* _To do_: For this exercise, copy the data exactly and omit any images.

Dataset items
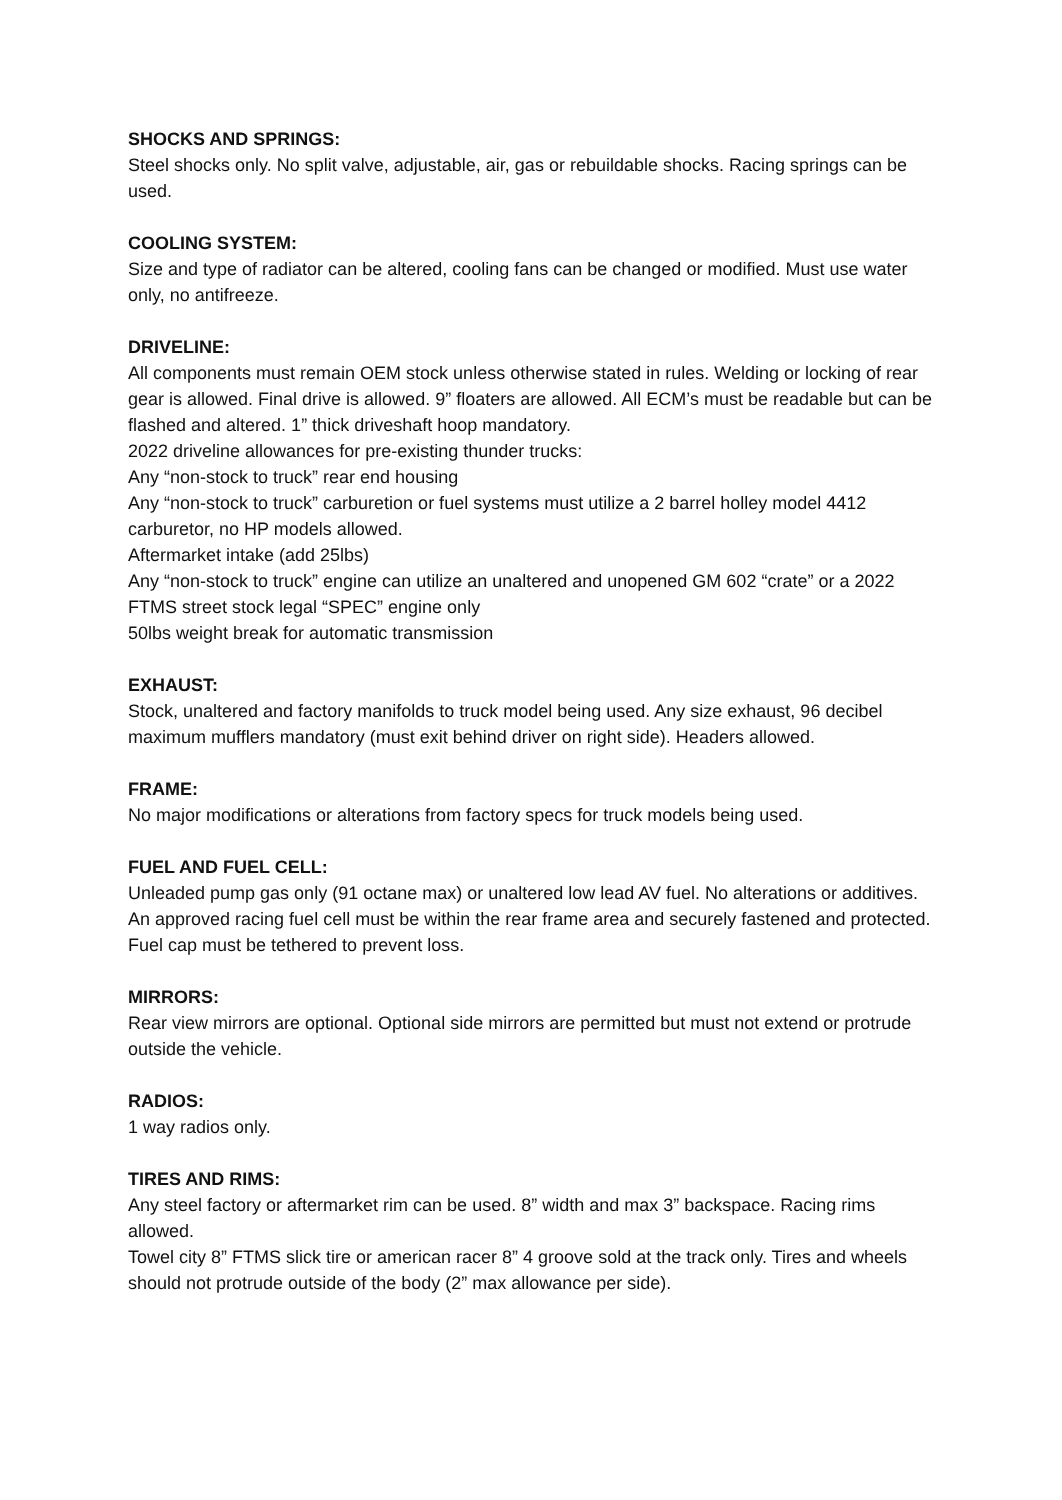SHOCKS AND SPRINGS:
Steel shocks only. No split valve, adjustable, air, gas or rebuildable shocks. Racing springs can be used.
COOLING SYSTEM:
Size and type of radiator can be altered, cooling fans can be changed or modified. Must use water only, no antifreeze.
DRIVELINE:
All components must remain OEM stock unless otherwise stated in rules. Welding or locking of rear gear is allowed. Final drive is allowed. 9” floaters are allowed. All ECM’s must be readable but can be flashed and altered. 1” thick driveshaft hoop mandatory.
2022 driveline allowances for pre-existing thunder trucks:
Any “non-stock to truck” rear end housing
Any “non-stock to truck” carburetion or fuel systems must utilize a 2 barrel holley model 4412 carburetor, no HP models allowed.
Aftermarket intake (add 25lbs)
Any “non-stock to truck” engine can utilize an unaltered and unopened GM 602 “crate” or a 2022 FTMS street stock legal “SPEC” engine only
50lbs weight break for automatic transmission
EXHAUST:
Stock, unaltered and factory manifolds to truck model being used. Any size exhaust, 96 decibel maximum mufflers mandatory (must exit behind driver on right side). Headers allowed.
FRAME:
No major modifications or alterations from factory specs for truck models being used.
FUEL AND FUEL CELL:
Unleaded pump gas only (91 octane max) or unaltered low lead AV fuel. No alterations or additives. An approved racing fuel cell must be within the rear frame area and securely fastened and protected. Fuel cap must be tethered to prevent loss.
MIRRORS:
Rear view mirrors are optional. Optional side mirrors are permitted but must not extend or protrude outside the vehicle.
RADIOS:
1 way radios only.
TIRES AND RIMS:
Any steel factory or aftermarket rim can be used. 8” width and max 3” backspace. Racing rims allowed.
Towel city 8” FTMS slick tire or american racer 8” 4 groove sold at the track only. Tires and wheels should not protrude outside of the body (2” max allowance per side).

* _Solution to this task_:
SHOCKS AND SPRINGS:
Steel shocks only. No split valve, adjustable, air, gas or rebuildable shocks. Racing springs can be used.
COOLING SYSTEM:
Size and type of radiator can be altered, cooling fans can be changed or modified. Must use water only, no antifreeze.
DRIVELINE:
All components must remain OEM stock unless otherwise stated in rules. Welding or locking of rear gear is allowed. Final drive is allowed. 9” floaters are allowed. All ECM’s must be readable but can be flashed and altered. 1” thick driveshaft hoop mandatory.
2022 driveline allowances for pre-existing thunder trucks:
Any “non-stock to truck” rear end housing
Any “non-stock to truck” carburetion or fuel systems must utilize a 2 barrel holley model 4412 carburetor, no HP models allowed.
Aftermarket intake (add 25lbs)
Any “non-stock to truck” engine can utilize an unaltered and unopened GM 602 “crate” or a 2022 FTMS street stock legal “SPEC” engine only
50lbs weight break for automatic transmission
EXHAUST:
Stock, unaltered and factory manifolds to truck model being used. Any size exhaust, 96 decibel maximum mufflers mandatory (must exit behind driver on right side). Headers allowed.
FRAME:
No major modifications or alterations from factory specs for truck models being used.
FUEL AND FUEL CELL:
Unleaded pump gas only (91 octane max) or unaltered low lead AV fuel. No alterations or additives. An approved racing fuel cell must be within the rear frame area and securely fastened and protected. Fuel cap must be tethered to prevent loss.
MIRRORS:
Rear view mirrors are optional. Optional side mirrors are permitted but must not extend or protrude outside the vehicle.
RADIOS:
1 way radios only.
TIRES AND RIMS:
Any steel factory or aftermarket rim can be used. 8” width and max 3” backspace. Racing rims allowed.
Towel city 8” FTMS slick tire or american racer 8” 4 groove sold at the track only. Tires and wheels should not protrude outside of the body (2” max allowance per side).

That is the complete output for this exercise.